A dental implant is an artificial root in the form of a titanium screw placed in the jawbone. It replaces the root(s) of a missing tooth and is used as a support to make a crown, a bridge or to hold a removable prosthesis.

Dental implants are made of titanium alloy. Titanium is the choice material in implant surgery because it combines total biological compatibility with excellent mechanical resistance.

Implants began to appear in the mid-1980s. So today we have 35 years of experience in implant treatment. Techniques and materials have improved over time. As a result, more and more patients are benefiting from teeth prostheses on implants.


An implant can be placed either immediately after the extraction of a tooth or after the bone and gum have healed. The surgical procedure is often simple and painless. It is done under local anaesthesia, as in the treatment of a cavity. There is usually no painful aftermath. It is performed in the office, by the practitioner himself. The patient can resume normal activity the next day.
The final prosthesis is made after the bone around the implant has healed (osseointegration) within 2 to 6 months.

During the time of treatment, a temporary prosthesis can be made by the patient’s dentist.

Under certain conditions, a temporary prosthesis fixed directly to the implant can be fitted immediately after the implant is placed.


If there is sufficient bone volume, implants can be performed on almost all patients. A medical questionnaire and a 3D X-ray examination (CBCT) confirm the feasibility of the treatment.
If the bone volume is insufficient, and if the patient’s health allows it, there are bone grafting techniques that can correct the lack of volume.

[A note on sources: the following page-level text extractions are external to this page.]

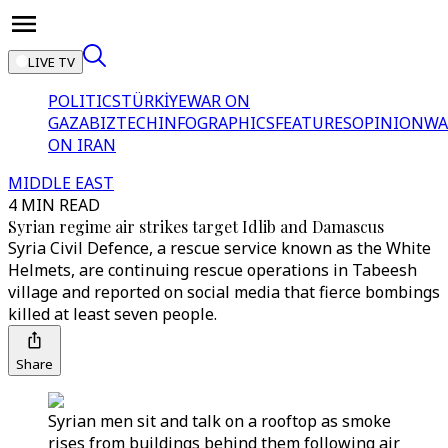
LIVE TV
POLITICS
TÜRKİYE
WAR ON
GAZA
BIZTECH
INFOGRAPHICS
FEATURES
OPINION
WA
ON IRAN
MIDDLE EAST
4 MIN READ
Syrian regime air strikes target Idlib and Damascus
Syria Civil Defence, a rescue service known as the White
Helmets, are continuing rescue operations in Tabeesh
village and reported on social media that fierce bombings
killed at least seven people.
Share
Syrian men sit and talk on a rooftop as smoke
rises from buildings behind them following air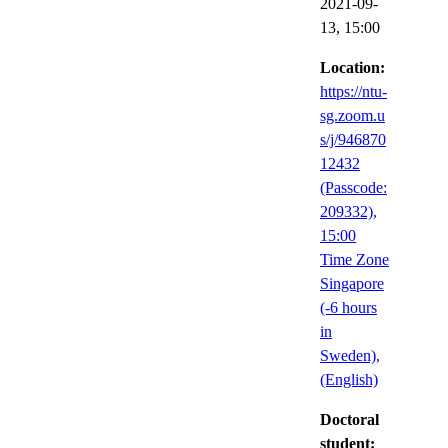
2021-09-
13,
15:00
Location:
https://ntu-
sg.zoom.u
s/j/946870
12432
(Passcode:
209332),
15:00
Time Zone
Singapore
(-6 hours
in
Sweden),
(English)
Doctoral
student: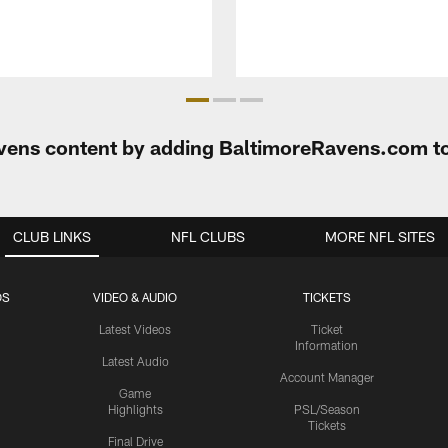
Ravens content by adding BaltimoreRavens.com t
CLUB LINKS
NFL CLUBS
MORE NFL SITES
OS
VIDEO & AUDIO
TICKETS
Latest Videos
Ticket
Information
Latest Audio
Account Manager
Game
Highlights
PSL/Season
Tickets
Final Drive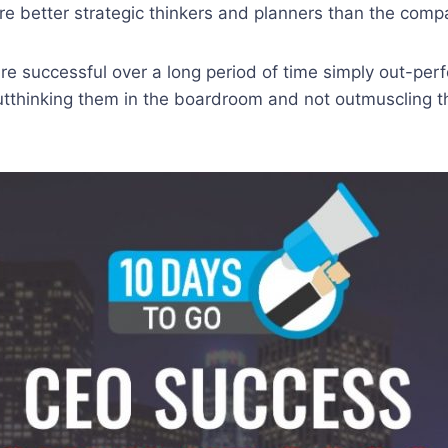
e better strategic thinkers and planners than the compan
e successful over a long period of time simply out-perf
utthinking them in the boardroom and not outmuscling t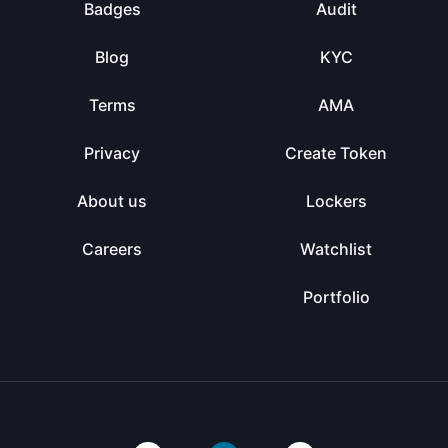
Badges
Audit
Blog
KYC
Terms
AMA
Privacy
Create Token
About us
Lockers
Careers
Watchlist
Portfolio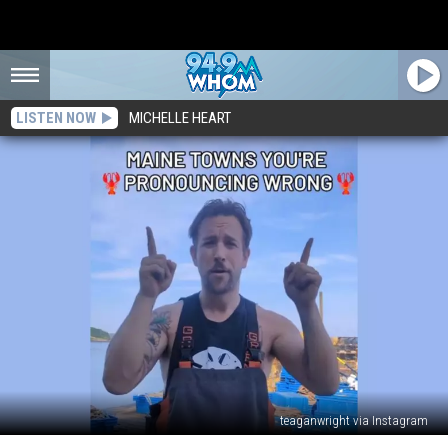
LISTEN NOW
MICHELLE HEART
teaganwright via Instagram
Local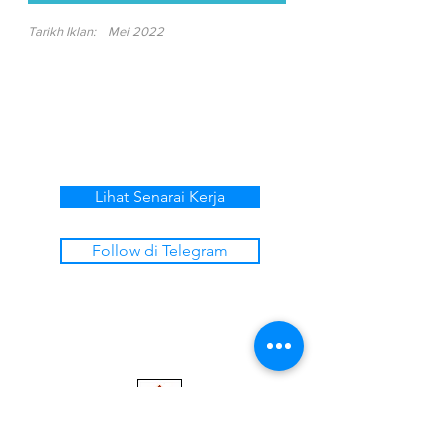
Tarikh Iklan:
Mei 2022
Lihat Senarai Kerja
Follow di Telegram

Depending on the area where bone is missing and the type of problem, there are different types of bone grafts.
Sinus filling allows the bone volume of the upper jaw to be restored when the sinus has developed in the space usually occupied by the roots of the premolar and molar teeth. This situation is very common. It involves adding biomaterials to the lower part of the sinus by first pushing back the sinus membrane that lines it.
This operation is performed under local anaesthesia and is painless. The cheek then swells for several days and there is moderate pain after the operation.
The filling must then ossify for 6 months and the implants are then inserted.
In some cases the implants can be inserted in the same session as the sinus filling.

Horizontal and/or vertical grafts are carried out on areas where the bone is too narrow and/or too short. It is sometimes possible to add bone in the same session as the implant placement.

A healing period of 6 to 9 months is then necessary.

These operations are performed under local anaesthesia; the cheek swells for several days and there is moderate pain after the operation.


Having a dental implant requires a minimum of maintenance: having a good oral hygiene and making controls and cleaning every year at your dentist’s.
The risk associated with an implant is the resorption of the bone that holds the implant. This pathology is called peri-implantitis.
When the implant has been placed in good conditions, good hygiene and regular follow-up can in most situations prevent the occurrence of peri-implantitis.
Patients with periodontal disease have a higher risk of peri-implantitis and should pay particular attention to following their maintenance and care sessions.


  • The implant is a choice solution because it allows the replacement of one or more teeth without damaging the other teeth, and offers a fixed, aesthetic and comfortable prosthesis.

  • Implants can generally last for at least ten years.